Participatory budgeting offers numerous advantages to the citizens of a nation, like having their voice heard in civic governance, fostering community ownership, engaging communities equally and, paving the way for increased trust and mutual understanding between the government and the people.
- Liquid Democracy:
Liquid democracy is a relatively new term and a form of delegative democracy. It is a form of decision-making where the citizens are given complete decisional control. The citizens can engage in collective decision-making through direct participation (direct democracy) or by selecting representatives who get to vote on their behalf (representative democracy).
Countries like Austria, Germany, Italy, France, Norway, Belgium, Spain and the Netherlands have been using software to obtain inputs from interested citizens to represent them effectively.
The very idea of liquid democracy holds a lot of promise for many democracies around the world. If adapted successfully, liquid democracy will enable citizens to impact the future to a great extent.

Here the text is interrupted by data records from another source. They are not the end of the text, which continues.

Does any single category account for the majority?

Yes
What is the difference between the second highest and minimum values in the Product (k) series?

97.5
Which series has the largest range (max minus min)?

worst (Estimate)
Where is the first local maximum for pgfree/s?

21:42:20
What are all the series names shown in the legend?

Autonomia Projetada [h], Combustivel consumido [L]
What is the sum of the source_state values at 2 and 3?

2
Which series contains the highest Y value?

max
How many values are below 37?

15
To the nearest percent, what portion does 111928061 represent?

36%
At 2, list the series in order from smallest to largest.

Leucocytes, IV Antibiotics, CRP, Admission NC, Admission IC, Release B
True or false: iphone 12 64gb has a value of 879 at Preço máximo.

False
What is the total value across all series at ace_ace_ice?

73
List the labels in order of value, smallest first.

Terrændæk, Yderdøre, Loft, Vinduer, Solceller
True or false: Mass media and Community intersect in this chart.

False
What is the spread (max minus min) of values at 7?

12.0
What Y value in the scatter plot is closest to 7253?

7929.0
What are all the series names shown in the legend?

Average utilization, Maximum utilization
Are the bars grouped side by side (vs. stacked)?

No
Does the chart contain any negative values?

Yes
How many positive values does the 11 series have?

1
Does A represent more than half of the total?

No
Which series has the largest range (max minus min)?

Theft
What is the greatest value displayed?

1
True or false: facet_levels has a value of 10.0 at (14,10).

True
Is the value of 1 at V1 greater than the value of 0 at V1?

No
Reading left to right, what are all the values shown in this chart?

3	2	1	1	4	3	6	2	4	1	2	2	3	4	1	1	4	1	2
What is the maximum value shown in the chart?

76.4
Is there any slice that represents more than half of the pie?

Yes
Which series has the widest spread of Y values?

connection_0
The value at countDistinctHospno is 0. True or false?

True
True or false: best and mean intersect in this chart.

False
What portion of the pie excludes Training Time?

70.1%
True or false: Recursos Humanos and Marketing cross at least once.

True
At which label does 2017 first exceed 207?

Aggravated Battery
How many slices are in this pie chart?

Why does the democratic system need to evolve?
According to the Council of Europe, democracy includes a lot more than elections. It must consider the will of the people and not just the institutional or voting systems. Democracy can be stated as something that we can always have more of. There is scope for democratic systems to always be more inclusive, reflective and responsive towards people’s wishes. The system can always enhance the ‘people’ part of democracy by having more citizens take part in the decision-making process and giving them more power.
As Thomas Jefferson aptly states, “Information is the currency of democracy”! Let’s be aware and take steps to understand the potential of democracy and how we can engage effectively to bring about a futuristic shift! Think about it, how would you want the future of democracy to be?